Sol göğsünün üzerinde, pimi çekildiğinde on saniye içinde patlayan soğuk bir ağırlık, bir metal parçası duruyordu...

Yola çıkalı bir saat olmuştu ki, bir emir geldi ön sıralardan; '5 dakika mola, herkes olduğu yerde dinlensin' Olduğu yere bıraktı kendini. Derin bir nefes aldı. Şehrin ışıkları ne kadar da güzel görünüyor dedi içinden. Omuzlarını kesen sırt çantasının ağırlığını ve sol göğsü üzerinde duran o soğuk demirin varlığını biraz olsun unutmak istiyordu. Serin bir rüzgâr terli saçlarını yalayıp geçti. Sırtında soğuk bir ıslaklık hissetti, beş dakika sonra kalkıp yeniden yola koyulacak olmasa kuru bir şeyler giymek gerekirdi. Matarasından bir yudum daha su içti, başını sırt çantasına dayayıp geceyi aydınlatan şehrin ışıklarını seyretmeye ve düşünmeye başladı. İlk kez gördüğü, yürüdüğü bu dağın yamacında, o geniş ovanın ortasındaki uzak ışıkları, ışıkların süzüldüğü perdelerin ardını, uyuyanları, uyanık olanları, uyumaya çalışanları düşündü.
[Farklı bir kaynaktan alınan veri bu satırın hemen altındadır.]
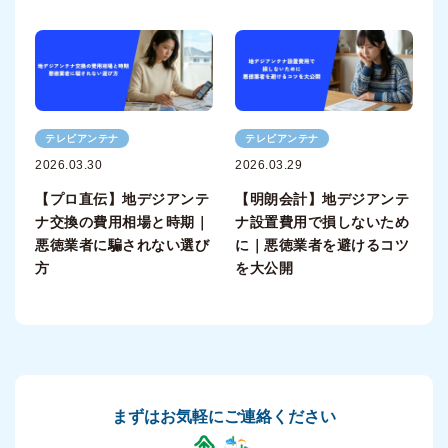
テレビアンテナ
テレビアンテナ
2026.03.30
2026.03.29
【プロ直伝】地デジアンテ
【明朗会計】地デジアンテ
ナ交換の費用相場と時期｜
ナ設置費用で損しないため
悪徳業者に騙されない選び
に｜悪徳業者を避けるコツ
方
を大公開
まずはお気軽にご連絡ください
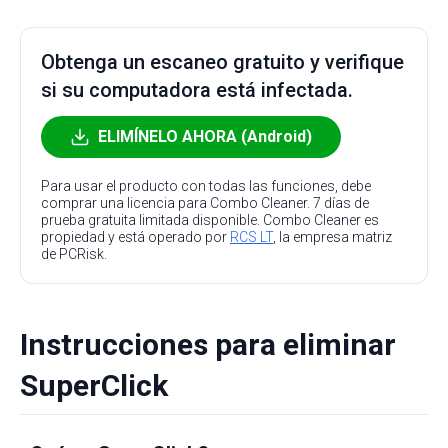
Obtenga un escaneo gratuito y verifique
si su computadora está infectada.
ELIMÍNELO AHORA (Android)
Para usar el producto con todas las funciones, debe
comprar una licencia para Combo Cleaner. 7 días de
prueba gratuita limitada disponible. Combo Cleaner es
propiedad y está operado por
RCS LT
, la empresa matriz
de PCRisk.
Instrucciones para eliminar
SuperClick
Başını tamamen geriye doğru bıraktı sonra. Yıldızlar ne kadar da yakındı. Çukurova'da dama çul serip uzun uzun yıldızları seyrettiği günler geldi aklına, serin dam uykularına daldığı o uzak ve yakın günleri...
Kısık bir ses uyandırdı gerçeğe değen bu güzel düşten, 'Hadi gidiyoruz' dedi, 'toparlan'. Yavaşça doğruldu, o da ardındaki arkadaşını çağırdı 2 dakikalığına da olsa gittiği memleketten. Sabahın ilk ışıklarına kadar yürüdüler. Omuzlarını kesen çantanın acısını, sol göğüslerinin üzerindeki o soğuk demirin varlığını unutmadan, kulakları seste, elleri tetikte yürüdüler. Ölüme ne kadar yakın iseler; anaya, kardeşe, sevgiliye bir o kadar uzak, yürüdüler gecenin içinde... 
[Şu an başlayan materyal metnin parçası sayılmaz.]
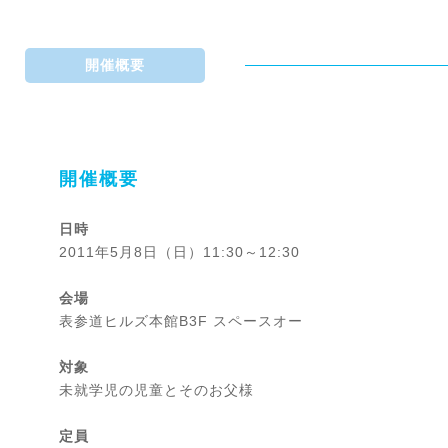
開催概要
開催概要
日時
2011年5月8日（日）11:30～12:30
会場
表参道ヒルズ本館B3F スペースオー
対象
未就学児の児童とそのお父様
定員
Yukarıda anlatılanlar bir hikâyeden alıntı değil, birkaç yıl önce Diyarbakır dağlarında sırtımda elli kiloya yakın çanta ve elimdeki 10 kiloluk silahla sabahlara kadar yürüdüğüm, nöbet tuttuğum gece yarılarından sadece beş dakikalık bir bölüm.

Bugün bakıyorum da klimalı odalarında, yazlıklarında, deri koltuklarında oturup beylik laflar edenler için o dağ başlarında gecelerce yürüyen, nöbet tutan askerleri feda etmek ne kadar da kolay. Sol göğsünün üzerindeki o soğuk demir parçası ile dolaşan askere ne düşünüyorsun diye soran yok; onları bekleyen analara, kız kardeşlere, sevgililere kimse sormuyor, 'Oğlunuzu, kardeşinizi, yârinizi feda eder misiniz' diye.
Kandil'i tamamen imha edeceğiz', 'İnlerine gireceğiz', 'Köklerini kazıyacağız', 'Gerekirse evlatlarımızı feda ederiz' diyorlar. Oysa hiçbirinin evladı (bedelli, çürük raporlu) dolaşmadı gece yarıları o dağ başlarında, dolaşmayacak. Çünkü bu ülkeyi gerçekten seven, vatan denilince başka bir şey düşünmeyen kendini vatan için feda etmeye hazır, o dağ başlarında dolaşacak fakir ama dürüst, namuslu binlerce vatan evladı var bu ülkede. İşte onlardır feda edilecek.
Bir delilik hali bu yaşadıklarımız, insan anlayamıyor, 'Gerekirse evlatlarımızı feda ederiz' diyen birini ayakta alkışlayıp 'Türkiye seninle gurur duyuyor', 'Dik dur eğilme bu millet seninle' diye tezahürat yapan insanlar var memleketimde ve daha da kötüsü ne biliyor musunuz, bu insanların da evlatları var.

Dik dur eğilme dedikçe 'Dimdik ayaktayız' diyorlar. Ama Mehmetler bir bir toprağa düşüyor. Peki ya ellerine kına yakarak gönderdikleri evlatları tabut içinde gelen analar, babalar, kardeşler, sevgililer nasıl ayakta duracak? Dimdik durun ve bakın gözlerimize, söyleyin nasıl!?